→ **Exercise instructions**:
Please read the piece on mass shooting risk below: which four states did not have a mass shooting since at least 2012?
== Excerpt to read
Shooting data from here covers years 2013-2015 (as of this writing). If you pair it with 2014 population data from this .csv file, you can get an idea of the daily risk of dying or being wounded in a mass shooting across the US, by state, as shown below:
There are 4 states that did not have a mass shooting since at least 2012. They are Hawaii, New Hampshire, North Dakota and Wyoming.
The impetus for this came from this WonkBlog post. A headline that points out that so far this year there have been more mass shootings than days will get anybody’s attention. After one agrees that things are indeed bad, a fair question might be whether they’re getting worse.
The evidence of that is mixed. Translated to daily risk (as approximated by incidence of the dead and wounded per 100M person-days), this year is worse than 2014, about as bad as 2013 for the risk of dying, and worse for the risk of getting wounded:
| year | days | population | dead | wounded | dead_incidence_100M | wounded_incidence_100M |
|---|---|---|---|---|---|---|
| 2013 | 365 | 318335444 | 502 | 1266 | 0.43 | 1.09 |
| 2014 | 365 | 318335444 | 383 | 1251 | 0.33 | 1.08 |
| 2015 | 274 | 318335444 | 375 | 1089 | 0.43 | 1.25 |
The numbers in the table above take the 2014 US population as baseline. If this population is higher in 2015 than it was in 2014, then the risks estimated on the bottom row of this table will be slightly lower, but this should be close enough for a rough idea. The code is on GitHub.
====
== Data records
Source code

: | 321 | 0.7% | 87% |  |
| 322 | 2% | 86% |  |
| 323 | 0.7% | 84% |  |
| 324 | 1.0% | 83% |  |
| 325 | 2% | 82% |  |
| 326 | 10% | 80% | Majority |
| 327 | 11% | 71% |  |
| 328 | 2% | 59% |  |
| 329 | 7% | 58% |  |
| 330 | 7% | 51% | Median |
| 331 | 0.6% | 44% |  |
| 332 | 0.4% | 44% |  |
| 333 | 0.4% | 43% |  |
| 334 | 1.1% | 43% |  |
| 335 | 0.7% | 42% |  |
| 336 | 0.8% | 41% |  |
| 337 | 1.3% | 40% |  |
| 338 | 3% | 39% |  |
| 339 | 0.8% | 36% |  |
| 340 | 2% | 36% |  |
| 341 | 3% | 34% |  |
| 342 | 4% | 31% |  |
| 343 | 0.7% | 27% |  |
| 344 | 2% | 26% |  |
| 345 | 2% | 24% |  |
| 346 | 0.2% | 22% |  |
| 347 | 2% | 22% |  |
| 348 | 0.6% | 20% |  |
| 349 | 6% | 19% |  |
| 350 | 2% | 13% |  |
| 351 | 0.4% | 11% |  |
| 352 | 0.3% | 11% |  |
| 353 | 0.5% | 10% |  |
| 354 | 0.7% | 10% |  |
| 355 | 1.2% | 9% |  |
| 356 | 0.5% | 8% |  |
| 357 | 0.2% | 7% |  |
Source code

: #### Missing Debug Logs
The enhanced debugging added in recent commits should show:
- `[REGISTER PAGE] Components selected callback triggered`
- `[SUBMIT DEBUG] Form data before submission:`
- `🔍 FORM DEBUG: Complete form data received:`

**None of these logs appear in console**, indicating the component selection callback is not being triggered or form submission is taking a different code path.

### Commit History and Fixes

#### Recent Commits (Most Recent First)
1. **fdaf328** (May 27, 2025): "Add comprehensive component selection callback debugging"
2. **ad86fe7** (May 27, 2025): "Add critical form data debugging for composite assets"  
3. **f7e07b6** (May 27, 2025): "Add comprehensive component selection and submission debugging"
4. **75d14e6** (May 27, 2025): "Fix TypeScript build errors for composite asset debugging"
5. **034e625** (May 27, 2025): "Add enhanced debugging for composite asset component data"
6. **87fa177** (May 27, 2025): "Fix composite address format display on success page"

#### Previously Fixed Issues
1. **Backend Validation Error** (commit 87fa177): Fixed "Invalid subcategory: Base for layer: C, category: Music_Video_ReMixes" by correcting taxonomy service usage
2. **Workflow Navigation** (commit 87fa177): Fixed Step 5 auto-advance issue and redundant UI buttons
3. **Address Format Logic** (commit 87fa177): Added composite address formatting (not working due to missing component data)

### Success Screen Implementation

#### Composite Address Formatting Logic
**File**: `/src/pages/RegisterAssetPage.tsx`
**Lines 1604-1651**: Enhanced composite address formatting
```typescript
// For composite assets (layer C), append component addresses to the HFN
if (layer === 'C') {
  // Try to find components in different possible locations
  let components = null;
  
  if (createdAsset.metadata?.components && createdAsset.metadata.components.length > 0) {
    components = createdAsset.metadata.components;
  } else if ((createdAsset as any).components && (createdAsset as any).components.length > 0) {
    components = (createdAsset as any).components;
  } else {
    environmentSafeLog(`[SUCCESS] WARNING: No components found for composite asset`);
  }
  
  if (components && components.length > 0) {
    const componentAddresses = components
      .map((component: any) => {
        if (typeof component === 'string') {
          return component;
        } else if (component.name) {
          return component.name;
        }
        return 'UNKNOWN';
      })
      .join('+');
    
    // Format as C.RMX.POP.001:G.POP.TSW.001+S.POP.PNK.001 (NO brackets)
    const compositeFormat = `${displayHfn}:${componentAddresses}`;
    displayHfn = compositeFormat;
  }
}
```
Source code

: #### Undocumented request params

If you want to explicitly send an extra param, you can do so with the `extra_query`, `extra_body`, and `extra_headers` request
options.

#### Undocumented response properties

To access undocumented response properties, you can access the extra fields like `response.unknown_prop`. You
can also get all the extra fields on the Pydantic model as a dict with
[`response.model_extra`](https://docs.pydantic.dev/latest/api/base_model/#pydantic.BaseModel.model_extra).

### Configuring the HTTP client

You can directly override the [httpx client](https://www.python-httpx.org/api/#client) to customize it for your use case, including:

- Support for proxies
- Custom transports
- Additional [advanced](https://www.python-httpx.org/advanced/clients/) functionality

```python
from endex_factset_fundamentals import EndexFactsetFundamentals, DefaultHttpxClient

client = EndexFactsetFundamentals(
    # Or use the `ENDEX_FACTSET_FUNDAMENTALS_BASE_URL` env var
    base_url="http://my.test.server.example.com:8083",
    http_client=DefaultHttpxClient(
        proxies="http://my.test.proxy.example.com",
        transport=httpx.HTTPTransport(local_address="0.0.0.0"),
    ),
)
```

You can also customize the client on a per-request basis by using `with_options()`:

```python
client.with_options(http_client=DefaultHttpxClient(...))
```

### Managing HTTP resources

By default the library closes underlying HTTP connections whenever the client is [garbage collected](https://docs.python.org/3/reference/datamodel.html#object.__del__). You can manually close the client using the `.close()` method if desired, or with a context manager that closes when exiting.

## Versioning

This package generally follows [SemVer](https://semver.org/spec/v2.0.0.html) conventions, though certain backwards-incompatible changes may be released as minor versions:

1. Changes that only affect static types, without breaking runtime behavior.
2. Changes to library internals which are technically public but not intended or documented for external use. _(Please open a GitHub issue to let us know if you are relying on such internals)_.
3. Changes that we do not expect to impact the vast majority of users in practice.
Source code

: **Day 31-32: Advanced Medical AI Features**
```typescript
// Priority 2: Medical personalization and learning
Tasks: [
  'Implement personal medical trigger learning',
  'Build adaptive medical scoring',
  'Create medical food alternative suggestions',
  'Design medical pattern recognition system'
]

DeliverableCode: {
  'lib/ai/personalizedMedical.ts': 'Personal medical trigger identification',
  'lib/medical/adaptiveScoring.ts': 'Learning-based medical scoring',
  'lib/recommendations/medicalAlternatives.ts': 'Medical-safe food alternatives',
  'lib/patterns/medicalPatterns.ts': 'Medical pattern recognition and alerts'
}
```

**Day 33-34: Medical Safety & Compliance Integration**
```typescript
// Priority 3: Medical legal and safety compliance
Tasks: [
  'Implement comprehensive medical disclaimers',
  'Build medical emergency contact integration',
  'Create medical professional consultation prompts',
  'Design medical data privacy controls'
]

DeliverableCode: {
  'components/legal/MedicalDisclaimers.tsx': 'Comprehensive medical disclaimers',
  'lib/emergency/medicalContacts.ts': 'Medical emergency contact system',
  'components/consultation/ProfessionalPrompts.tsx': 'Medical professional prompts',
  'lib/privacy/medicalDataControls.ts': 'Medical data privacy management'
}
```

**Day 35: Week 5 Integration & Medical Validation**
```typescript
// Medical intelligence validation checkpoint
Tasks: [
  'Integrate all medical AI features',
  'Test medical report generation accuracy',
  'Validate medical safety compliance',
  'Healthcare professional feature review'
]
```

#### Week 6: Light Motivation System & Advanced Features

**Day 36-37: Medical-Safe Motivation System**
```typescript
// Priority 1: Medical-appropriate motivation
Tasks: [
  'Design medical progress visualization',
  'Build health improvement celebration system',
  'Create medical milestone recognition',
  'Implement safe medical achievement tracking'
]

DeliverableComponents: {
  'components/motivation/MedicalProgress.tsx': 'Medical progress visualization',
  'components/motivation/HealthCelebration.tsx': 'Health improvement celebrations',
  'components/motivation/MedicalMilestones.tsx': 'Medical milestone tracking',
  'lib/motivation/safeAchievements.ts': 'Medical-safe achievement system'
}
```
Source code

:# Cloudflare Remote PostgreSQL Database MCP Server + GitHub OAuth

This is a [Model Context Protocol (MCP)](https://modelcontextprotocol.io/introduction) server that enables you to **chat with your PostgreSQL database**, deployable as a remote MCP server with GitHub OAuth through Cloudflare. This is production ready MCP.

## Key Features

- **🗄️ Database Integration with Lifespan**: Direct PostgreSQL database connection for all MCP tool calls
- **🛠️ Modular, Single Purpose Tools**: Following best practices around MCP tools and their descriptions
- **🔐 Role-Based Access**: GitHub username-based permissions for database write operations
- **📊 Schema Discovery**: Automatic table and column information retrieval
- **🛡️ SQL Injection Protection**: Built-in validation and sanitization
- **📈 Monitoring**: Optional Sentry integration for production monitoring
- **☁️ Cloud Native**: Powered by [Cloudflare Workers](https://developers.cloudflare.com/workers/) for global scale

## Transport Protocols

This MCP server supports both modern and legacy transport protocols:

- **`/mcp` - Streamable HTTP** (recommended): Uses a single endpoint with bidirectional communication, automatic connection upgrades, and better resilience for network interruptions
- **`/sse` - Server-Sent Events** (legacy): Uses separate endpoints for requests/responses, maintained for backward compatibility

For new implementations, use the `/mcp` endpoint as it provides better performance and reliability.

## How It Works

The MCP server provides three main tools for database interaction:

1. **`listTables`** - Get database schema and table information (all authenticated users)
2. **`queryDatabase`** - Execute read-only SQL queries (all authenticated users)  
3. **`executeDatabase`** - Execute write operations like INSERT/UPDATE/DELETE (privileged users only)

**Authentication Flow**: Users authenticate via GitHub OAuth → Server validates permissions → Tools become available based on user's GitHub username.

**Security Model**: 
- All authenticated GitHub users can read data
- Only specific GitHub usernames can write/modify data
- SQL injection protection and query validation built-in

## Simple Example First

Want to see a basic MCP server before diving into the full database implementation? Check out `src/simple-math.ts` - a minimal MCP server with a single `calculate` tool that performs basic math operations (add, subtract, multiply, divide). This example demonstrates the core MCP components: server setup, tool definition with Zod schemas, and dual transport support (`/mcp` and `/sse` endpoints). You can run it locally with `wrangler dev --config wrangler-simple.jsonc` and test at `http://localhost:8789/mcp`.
====
→ **Output**:
Hawaii, New Hampshire, North Dakota and Wyoming.